だから、SRT-VIT型の時代がやってくる。新しい時代に適合できるのは、SRT-VIT型だ。

そうゼクシードは言うのだ。なにせ《バレット・オブ・バレッツ》の優勝者の発言である。言葉に重みがある。説得力がある。

しかし、一部の観衆は冷めてみている。なぜなら、少し前にAGI最強説を唱えていた人物が、ゼクシードその人だったからだ。中には、誤った「理論」を流布させて、自分だけ有利なステ振りを行っていたのではないか、と疑う観衆もいる。

もし、そうだとするならば、新時代のSRT-VIT型説も疑ってかかるべきだろう。


世の中には、ポジショントークが溢れている。


「理論」は、環境を操作すれば、いくらでも正しくできる。


私たちは生きている。それはイコール時間を使うということだ。限られた人生という寿命を投じ、行動という現象を引きおこす。

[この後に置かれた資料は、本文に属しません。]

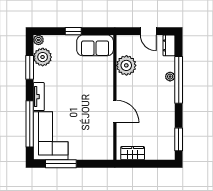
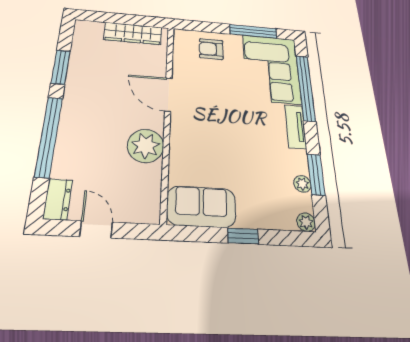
plant: (43, 57) -> (302, 184), width x0.53, depth x0.53
plant: (126, 65) -> (145, 146), moved
plant: (170, 77) -> (64, 143), removed
window: (179, 139) -> (61, 67), moved
armchair: (89, 147) -> (211, 49), added
wardrobe: (133, 153) -> (133, 33), width x1.50

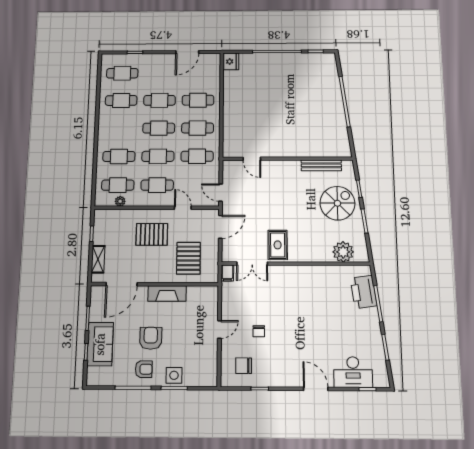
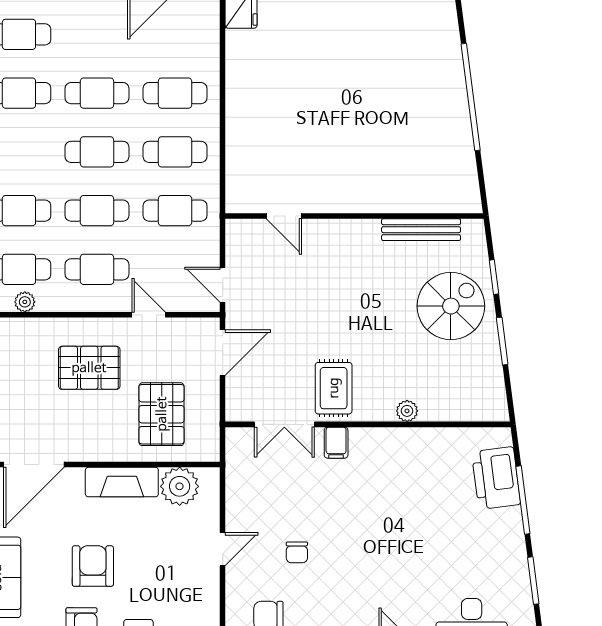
plant: (343, 252) -> (407, 411), moved, width x0.53, depth x0.53
filing cabinet: (227, 273) -> (336, 443), moved
plant: (197, 296) -> (180, 486), added

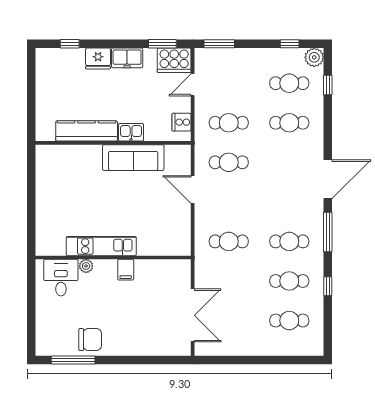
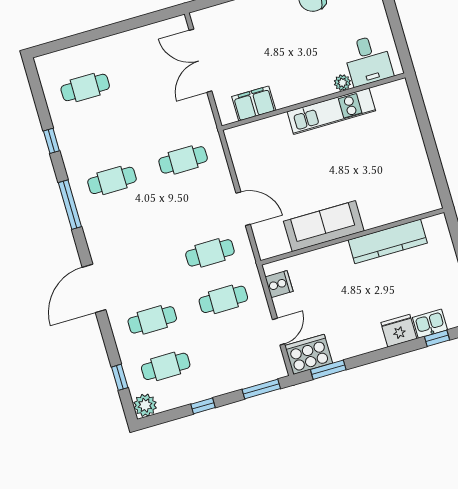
window: (290, 44) -> (203, 406), moved
freezer: (127, 58) -> (365, 341), removed
kitchen sink: (131, 132) -> (430, 324), moved, turned 180
door: (328, 179) -> (94, 288), moved
filing cabinet: (126, 270) -> (254, 103), moved, width x2.00
cafe table: (289, 281) -> (99, 134), removed

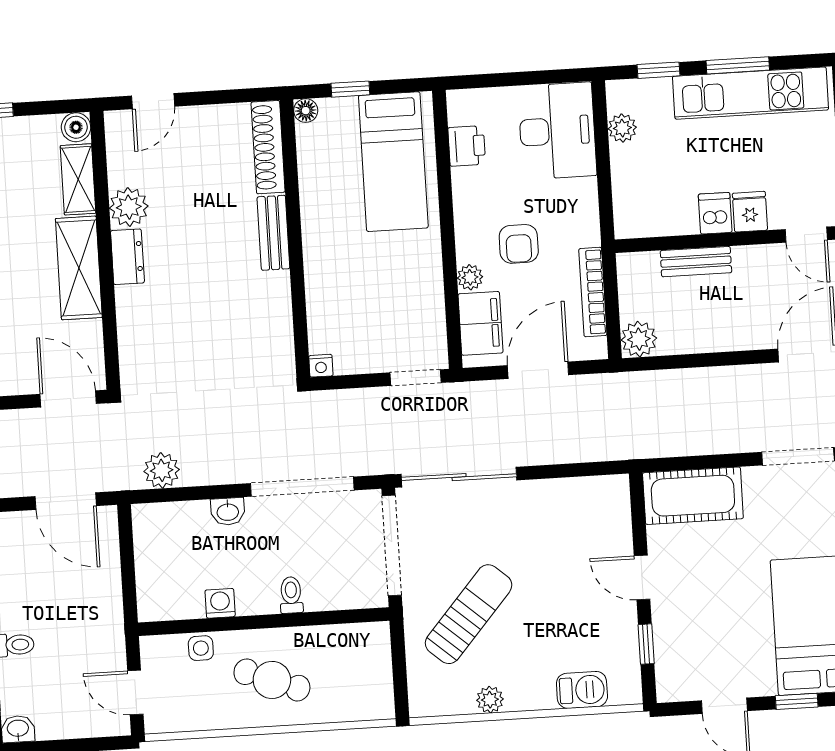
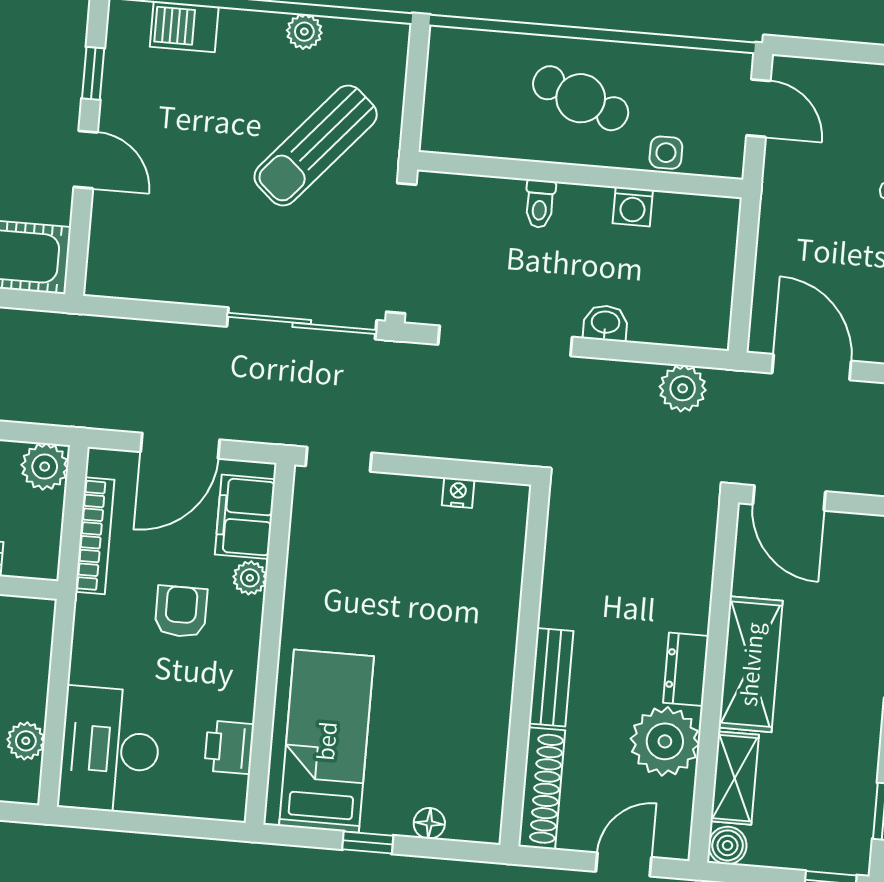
shoe rack: (268, 147) -> (542, 788), moved
plant: (129, 207) -> (665, 741), width x1.36, depth x1.36
bench: (273, 233) -> (551, 677), moved
wall: (295, 239) -> (525, 666), moved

何かを得れば、何かを失う。何かしらの行動を取るということは、別の何かの行動を取らないということだ。

一度上げたステータスは、もう組み替えることができない。

私たちは失敗したくない。損失はできるだけ回避したい。限られた人生なのだから、その時間を満ち足りたものにしたいと願うのは自然な流れであろう。

だから、「成功例」のステ振りを知りたくなる。それが失敗しないための最短ルートであるかのように思えてくる。

でも、それは本当だろうか。その「成功例」を支える「理論」は、充分に開かれた環境に置かれているだろうか。ごく一部の、限定的な状況で、限られた時間しか通用しないものではないだろうか。

だったら、どうすりゃいいんだ。

別になんだって構わない。AGIを上げたいと思えば上げればいいし、途中でSRT-VIT型にシフトしたければシフトしたらいい。自分がカッコイイと思うスタイルを追求すればいい。そして、その結果を引き受けたらいい。それが、ゲームを楽しむということではないだろうか。


仮に「絶対に成功できる方法」というのがあったとしよう。

もしその方法に、本当にその力があるのならば、王様の椅子に座っているのは別にあなたでなくても良いということだ。だってその方法は「絶対」なのだから。誰がやっても同じ結果となる。

それって、面白いのだろうか。


後衛が前衛より劣っているということもないし、冒険者が鍛冶屋より偉いということもない。

ゲームをするというのは、自分のゲームをするということだ。

そして、ゲームにはルールが必要である。つまり自分のゲームには、自分なりのルールが必要だ。

自由というのは、好き勝手にやることではない。

行動の理由を自らに持つことだ。そして、自分のルールを自分で定める、ということだ。だからこそ、役割というものが生じてくる。


将来なんて予想しなくてよいとは、さすがにいえない。ただ、予想したところで完璧に見通せるものはほとんどない。

なので、自分で予想し、そのリスクを自分で引き受けることだ。

幸いこの世界にはいくつものゲームがあり、新しく生み出すことすらできる。それは一つの希望と言ってもいいかもしれない。

とりあえず、レベルを上げておくことは、それなりに有効である。もちろん自分のゲームをやりながら、という前提はつくわけだが。